— Begin EXCERPT TO READ —

Under my mother’s direction, Rob and I had mixed the sushi rice; cut and laid the kampyo, shiitake, cucumber, and avocado in strips; and crisped the nori over the stove. I was reveling in the smells and stolen tastes, thinking how stupid I’d been to avoid making maki all these years, when Rob and I slathered the nori with rice and made our first rolls.
Though more cone-shaped than cylindrical, Rob’s was recognizably a maki, pieces stacking like silver dollars as he sliced.
Mine was lumpy and misshapen. I touched it with a blade and it fell apart, maki innards oozing out like guts in a zombie film.
I shouldn’t have been surprised. Rob is singularly gifted in the kitchen. Of course his first maki had turned out well, despite the fact that he’d been raised in Texas, sushi an alien concept until he was in college.
Rob could use a touch less kampyo, my mother said, and I needed to squeeze much harder.
We tried a few more times. With each roll, Rob’s improved. Mine refused to hold its shape when cut, failing the crucial test of makidom. My mother said I cut the cucumber too thick. I didn’t squeeze hard enough. I put on too much rice, and then too little.
“Oh—” I wanted to throw the maki—or the mishmash of rice and fillings that should have been a maki—across the room. Instead I stuffed it all in my mouth.
It was agreed. Rob would roll while I cleaned.
As I scrubbed the pots, I couldn’t help but feel disappointed. I’d been having fun. I wanted to keep mucking about with the rice and shiitake, alongside Rob, to make something both tasty and pretty. Maybe I’d get there and maybe I wouldn’t, but I wanted to try.
So what had happened? Resistant, defensive, and overly sensitive—everything I wondered about with my students—I’d shut down. Why?
Was I taking the feedback too personally? Without a doubt. How infuriating that my Texan husband was so much better at making maki, when sushi was my birthright as a Japanese American. And yes, receiving and hearing criticism from my mother was difficult. Her criticism always stung, not because she was unfair or mean but because I wanted so badly to win her approval.

— End EXCERPT TO READ —
— Begin MATERIAL —

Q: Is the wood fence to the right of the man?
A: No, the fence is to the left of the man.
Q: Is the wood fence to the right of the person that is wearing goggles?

— End MATERIAL —

## [COMPLETE THE FOLLOWING]
**A.** Decide whether each statement agrees with the maki excerpt, answering yes or no and quoting the words that settle it: (i) Rob was raised in Texas. (ii) The mother told the narrator to squeeze much harder. (iii) The narrator threw the maki across the room.
**B.** List every ingredient that the maki excerpt says was cut and laid in strips.
**C.** Answer these questions from the maki excerpt:
(i) What was crisped over the stove?
(ii) Once it was agreed, who would roll?
(iii) What shape was Rob's first roll, rather than cylindrical?
Work from the maki excerpt alone.

## [ANSWERS IN ORDER]
**A.**
(i) Yes: "he’d been raised in Texas"
(ii) Yes: "I needed to squeeze much harder"
(iii) No: "Instead I stuffed it all in my mouth."

**B.** kampyo, shiitake, cucumber, avocado

**C.**
(i) The nori.
(ii) Rob.
(iii) Cone-shaped.